Victimization is Victorian Era postcards

Ashley Barletta, Staff writer

If you have ever looked at Victorian era postcards, you have probably seen Indian women posing in the photographs on them.

These women are dressed in exquisite jewelry, representing wealth, and lehenga choli attire.

They were hired to model for the postcards to make the Caribbean islands look enticing to tourists and British citizens.

However, the story behind these photos is not so pretty.

The Indo-Caribbean women were indentured workers for the British, who referred to them as “coolies,” a racist term for Asian manual workers. Sometimes the words “belles” came after “coolie” because they were beautiful, yet still so far below the British authority who referred to them as such.

They mainly posed in front of cane fields or European-like pillars.

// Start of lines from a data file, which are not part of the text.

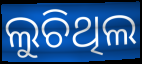
ଲୁଚିଥିଲ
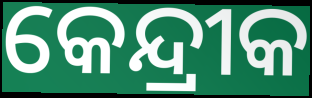
କେନ୍ଦ୍ରୀକ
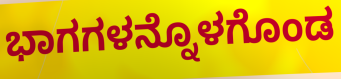
ಭಾಗಗಳನ್ನೊಳಗೊಂಡ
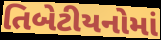
તિબેટીયનોમાં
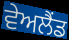
ਵੇਅਲੈਂਡ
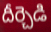
దీర్చెడి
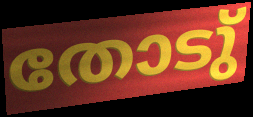
തോടു്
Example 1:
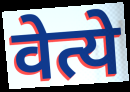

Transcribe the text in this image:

वेत्ये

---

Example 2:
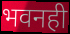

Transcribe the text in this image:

भवनही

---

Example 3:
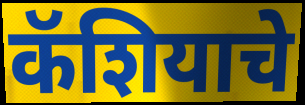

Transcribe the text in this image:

कॅशियाचे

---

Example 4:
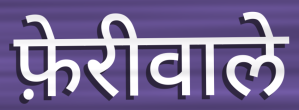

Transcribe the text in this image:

फ़ेरीवाले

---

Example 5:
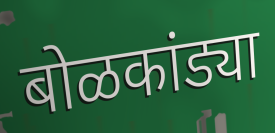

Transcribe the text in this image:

बोळकांड्या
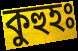
কুহুহঃ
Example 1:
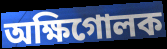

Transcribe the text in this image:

অক্ষিগোলক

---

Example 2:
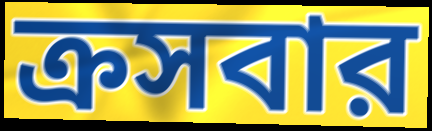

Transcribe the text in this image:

ক্রসবার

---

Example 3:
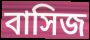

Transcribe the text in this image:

বাসিজ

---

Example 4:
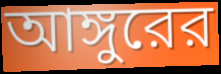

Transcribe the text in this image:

আঙ্গুরের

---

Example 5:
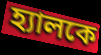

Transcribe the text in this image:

হ্যালকে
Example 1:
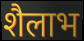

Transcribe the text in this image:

शैलाभ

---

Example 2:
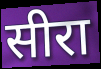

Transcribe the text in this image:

सीरा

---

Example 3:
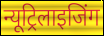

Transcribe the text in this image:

न्यूट्रिलाइजिंग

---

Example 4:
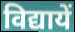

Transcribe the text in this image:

विद्यायें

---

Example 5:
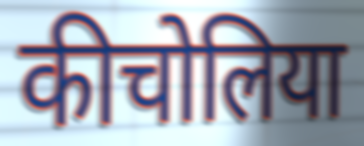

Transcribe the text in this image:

कीचोलिया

Adding to the mystery of these women, they were nameless; solely anonymous and yet extremely captivating.

They signed contracts (which they could not read as most of them were illiterate) to work on sugarcane fields on the islands, typically for five years or more.

These job offerings were put out to make the women think that a better life awaited them.

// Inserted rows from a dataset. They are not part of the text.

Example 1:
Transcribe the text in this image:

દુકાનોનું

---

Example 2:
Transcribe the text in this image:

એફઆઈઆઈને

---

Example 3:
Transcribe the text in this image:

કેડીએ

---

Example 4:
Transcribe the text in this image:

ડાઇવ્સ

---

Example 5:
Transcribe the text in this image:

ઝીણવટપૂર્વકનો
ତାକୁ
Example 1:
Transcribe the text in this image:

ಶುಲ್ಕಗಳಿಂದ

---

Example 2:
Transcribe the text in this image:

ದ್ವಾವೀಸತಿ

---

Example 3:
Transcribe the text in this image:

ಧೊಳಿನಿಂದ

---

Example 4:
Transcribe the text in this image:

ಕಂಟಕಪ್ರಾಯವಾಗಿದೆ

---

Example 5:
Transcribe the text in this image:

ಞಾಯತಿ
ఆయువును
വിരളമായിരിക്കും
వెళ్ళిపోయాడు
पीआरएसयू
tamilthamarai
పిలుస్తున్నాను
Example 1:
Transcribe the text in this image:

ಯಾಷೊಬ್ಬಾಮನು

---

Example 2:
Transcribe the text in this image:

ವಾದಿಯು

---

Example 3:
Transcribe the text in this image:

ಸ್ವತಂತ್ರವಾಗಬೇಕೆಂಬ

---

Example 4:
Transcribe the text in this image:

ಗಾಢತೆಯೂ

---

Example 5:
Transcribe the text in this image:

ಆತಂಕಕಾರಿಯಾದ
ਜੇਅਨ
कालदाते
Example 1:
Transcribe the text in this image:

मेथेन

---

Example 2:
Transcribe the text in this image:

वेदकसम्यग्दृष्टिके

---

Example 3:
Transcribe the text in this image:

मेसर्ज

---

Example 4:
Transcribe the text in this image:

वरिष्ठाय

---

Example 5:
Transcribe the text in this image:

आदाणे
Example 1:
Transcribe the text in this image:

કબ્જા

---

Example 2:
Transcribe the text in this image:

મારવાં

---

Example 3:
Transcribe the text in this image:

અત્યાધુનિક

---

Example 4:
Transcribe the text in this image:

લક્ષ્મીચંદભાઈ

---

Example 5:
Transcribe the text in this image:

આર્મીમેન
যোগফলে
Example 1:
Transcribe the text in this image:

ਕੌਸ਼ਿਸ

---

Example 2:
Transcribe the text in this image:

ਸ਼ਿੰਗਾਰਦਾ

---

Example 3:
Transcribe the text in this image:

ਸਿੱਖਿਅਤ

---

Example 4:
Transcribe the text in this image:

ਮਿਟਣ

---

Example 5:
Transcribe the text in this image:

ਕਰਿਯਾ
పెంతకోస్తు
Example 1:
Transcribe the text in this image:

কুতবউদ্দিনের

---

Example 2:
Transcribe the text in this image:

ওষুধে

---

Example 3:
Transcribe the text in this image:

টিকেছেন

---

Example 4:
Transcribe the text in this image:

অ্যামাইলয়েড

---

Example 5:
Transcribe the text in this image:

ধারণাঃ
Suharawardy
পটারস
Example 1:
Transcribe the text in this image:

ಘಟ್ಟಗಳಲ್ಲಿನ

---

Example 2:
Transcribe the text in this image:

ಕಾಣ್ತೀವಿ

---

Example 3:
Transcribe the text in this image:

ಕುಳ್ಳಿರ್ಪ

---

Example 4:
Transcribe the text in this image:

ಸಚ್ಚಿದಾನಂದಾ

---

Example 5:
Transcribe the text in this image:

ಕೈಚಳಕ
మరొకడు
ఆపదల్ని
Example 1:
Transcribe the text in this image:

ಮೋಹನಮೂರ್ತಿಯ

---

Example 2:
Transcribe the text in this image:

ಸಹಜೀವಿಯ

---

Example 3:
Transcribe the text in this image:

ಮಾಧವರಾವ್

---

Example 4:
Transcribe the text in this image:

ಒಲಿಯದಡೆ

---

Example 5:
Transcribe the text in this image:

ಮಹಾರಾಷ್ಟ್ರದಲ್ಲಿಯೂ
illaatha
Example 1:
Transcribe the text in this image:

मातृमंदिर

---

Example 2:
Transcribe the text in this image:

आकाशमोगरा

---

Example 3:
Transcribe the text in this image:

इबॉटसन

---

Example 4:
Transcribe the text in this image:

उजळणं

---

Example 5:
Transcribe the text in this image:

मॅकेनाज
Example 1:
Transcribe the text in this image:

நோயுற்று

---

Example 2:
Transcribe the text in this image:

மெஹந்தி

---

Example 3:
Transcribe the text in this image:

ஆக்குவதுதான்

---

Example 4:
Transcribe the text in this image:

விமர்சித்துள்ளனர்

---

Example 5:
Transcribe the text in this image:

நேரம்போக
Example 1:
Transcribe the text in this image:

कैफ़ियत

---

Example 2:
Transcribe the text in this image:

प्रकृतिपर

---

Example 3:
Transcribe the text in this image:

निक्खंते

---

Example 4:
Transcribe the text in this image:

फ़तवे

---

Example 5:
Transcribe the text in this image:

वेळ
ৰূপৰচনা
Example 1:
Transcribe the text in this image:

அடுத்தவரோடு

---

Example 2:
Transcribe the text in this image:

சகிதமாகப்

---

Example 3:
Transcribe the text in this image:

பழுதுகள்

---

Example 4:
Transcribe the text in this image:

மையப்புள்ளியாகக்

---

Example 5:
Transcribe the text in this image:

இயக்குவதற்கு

The advertisements were especially appealing to women who had either been disowned by their families or were widowed. However, many women endured abuse during the time as indentured servants.

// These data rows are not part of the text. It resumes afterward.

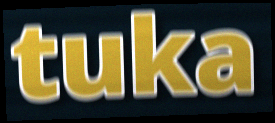
tuka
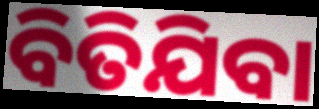
ବିତିଯିବା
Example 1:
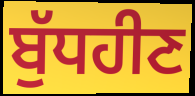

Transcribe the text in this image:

ਬੁੱਧਹੀਣ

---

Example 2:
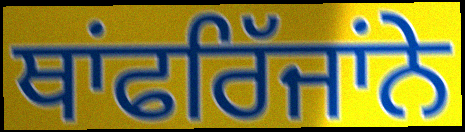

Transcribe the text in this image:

ਥਾਂਫਰਿੱਜਾਂਨੇ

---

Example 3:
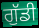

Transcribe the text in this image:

ਗੁੱਡੀ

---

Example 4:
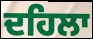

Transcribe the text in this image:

ਦਹਿਲਾ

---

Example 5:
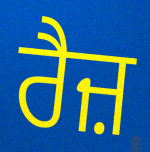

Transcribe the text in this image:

ਰੈਜ਼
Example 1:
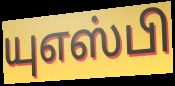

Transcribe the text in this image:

யுஎஸ்பி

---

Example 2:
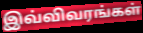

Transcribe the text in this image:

இவ்விவரங்கள்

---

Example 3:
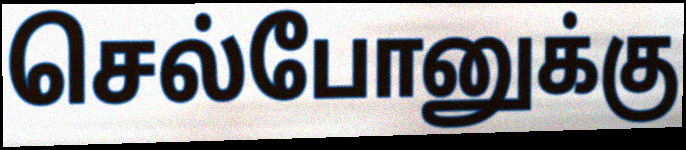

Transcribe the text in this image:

செல்போனுக்கு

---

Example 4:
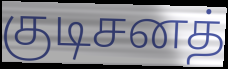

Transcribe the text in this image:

குடிசனத்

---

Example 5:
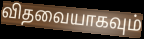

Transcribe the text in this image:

விதவையாகவும்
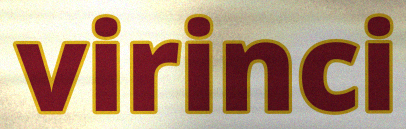
virinci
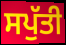
ਸਪੁੱਤੀ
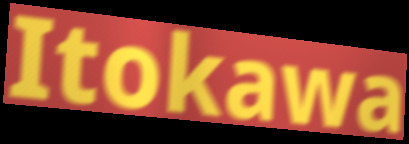
Itokawa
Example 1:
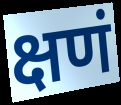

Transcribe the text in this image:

क्षणं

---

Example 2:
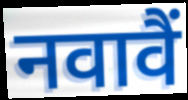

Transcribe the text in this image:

नवावैं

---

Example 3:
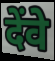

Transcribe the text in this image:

देंवे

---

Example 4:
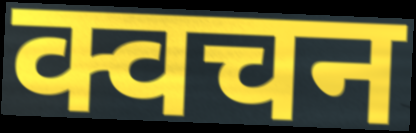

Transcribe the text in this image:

क्वचन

From there, they were transported to the British colonies and sent out to work. There were roughly two million indentured workers in the British colonies at the time.

With the advancement of technology during the Victorian era, photographs could be taken more easily, and therefore, were more easily accessible.

Many people wanted to own postcards simply to make it seem as though they had traveled a lot, but the white people who purchased the postcards were appalled at the exposure of the Indian women’s arms and legs. Not only did the depiction of these women sexualize them, but it also marginalized them.

Felix Morin was one of the men who photographed the women. He was a French commercial photographer who, from 1869-1890, owned a studio in Port of Spain, the capital of Trinidad.

Though not much information on his life can be found, his photographs are still relevant today in that they captured the essence of the Indo-Caribbean women during the Victorian time period, a history that still remains widely unknown.

These women were not happy, even when depicted that way. The jobs which they had as indentured workers and models for postcard photos were their only hope of having a better life, but to no avail, because their beauty was used merely for profit.

The final abolition of indentured worker contracts did not occur until one century ago.

A visual artist named Andil Gosine referenced the Victorian postcards in his series “Cane Portraiture.” He asked Caribbeans who migrated to New York to pose in the traditional lehenga cholis in front of a backdrop containing a sugarcane field.

His main motive in doing this was to get a feel for what was going on between the Victorian age women and Felix Morin. The photos taken by Gosine were eventually printed onto postcards as well.

Thankfully, we no longer hang postcards of victims of abuse and exploitation. But this part of history serves as an ample reminder that in photographs, not all is at it may seem.